Gas-to-liquid ratios of various drilling fluid systems are shown in Figure 2.

Gas-to-liquid ratios of various drilling fluid systems

Gaseous Drilling Fluids

The oldest and most basic technique is dry air drilling, which involves pumping air down the drill string and up through the annulus. A rotating wellhead between the blowout preventer and rotary table is used to divert the returns. The cuttings are sent away from the rig via a discharge pipe, and a water spray is used to kill dust at the outlet. A flame is used to burn any returning hydrocarbons.

Nitrogen is another common drilling fluid. Other inert gases are too expensive to be used in this process. A typical method to generate N2 is to use membrane type filters that extract the N2 from the air stream before it is pumped into the wellbore.

Natural gas is also a drilling fluid option, since it is easily available from pipelines. It can directly be used without the help of compressors. More information on nitrogen and natural gas drilling is provided under the “Underbalanced Drilling Methods” subtopic.

Circulating pressure and hole cleanup are dependent on each other. More cuttings in the wellbore cause higher downhole pressures. Angel’s method provides some guidelines regarding air flow rates required for hole cleaning. His charts are still widely used. According to these charts, 3000 ft/min is the minimum velocity for effective cutting transport.

Two-Phase Drilling Fluids

Two-phase drilling fluids, or lightened drilling fluids, consist of either foam-type fluids or aerated drilling mud. Liquids are mixed with gas to achieve a required circulating fluid density. The equation of state method is used to predict fluid properties at downhole conditions.

A pump is used to inject liquid into a gas stream before it enters the well. The small liquid droplets affect the behavior of the circulating gas.

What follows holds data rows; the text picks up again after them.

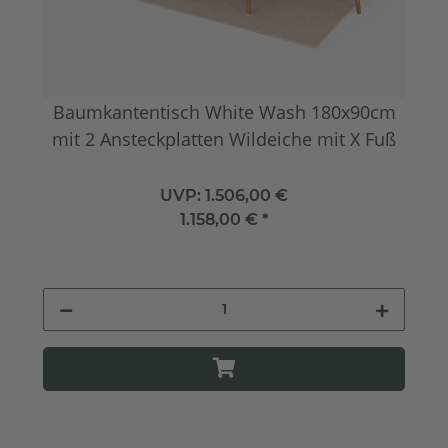
Baumkantentisch White Wash 180x90cm
mit 2 Ansteckplatten Wildeiche mit X Fuß
UVP:
1.506,00 €
1.158,00 €
*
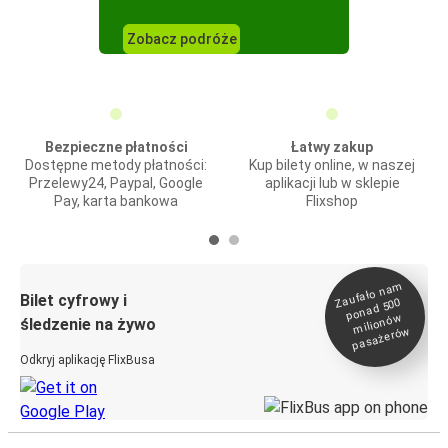
Zobacz podróże
Bezpieczne płatności
Łatwy zakup
Dostępne metody płatności:
Kup bilety online, w naszej
Przelewy24, Paypal, Google
aplikacji lub w sklepie
Pay, karta bankowa
Flixshop
Zaufało na
m
milionó
pasażeró
Bilet cyfrowy i
ponad 500
w
śledzenie na żywo
w
Odkryj aplikację FlixBusa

If more liquids (2.5% -25%) are introduced, then a foam phase is generated in which the liquid forms a continuous structure, entrapping the gas bubbles inside.

Once the liquid volume exceeds 25%, we no longer have a foam structure. This next level comprises aerated drilling muds (fresh water, brine, diesel or crude oil). Parasite strings are typically used to introduce gas into the circulating liquid stream. A parasite string is an external flow path (possibly coiled tubing), which is run and cemented outside of the casing.

Since gas and liquid compressibility values differ significantly from each other as pressure and temperature changes, the liquid fraction changes as well. Frictional pressure drops are controlled mainly by the flow regime, flow rate, fluid properties and flow geometry. Therefore, phase behavior is a very important component in underbalanced drilling models. Many investigators, including a special institute at the University of Tulsa, have extensively analyzed two-phase flow patterns and regimes. Some of the most common two-phase flow regimes are:

  • Bubble flow.
  • Annular dispersed flow.
  • Stratified or laminar flow.
  • Plug or churn flow.
  • Slug flow.

Liquid Drilling Fluids

Since formation pressure is usually larger than the hydrostatic pressure of fresh water or saline water, conventional drilling fluids might also provide underbalanced conditions. Even if the drilling fluid density exceeds the formation pore gradient, fluid loss into a formation can cause reduced pressure regions within the wellbore, thus allowing formation fluids to flow in.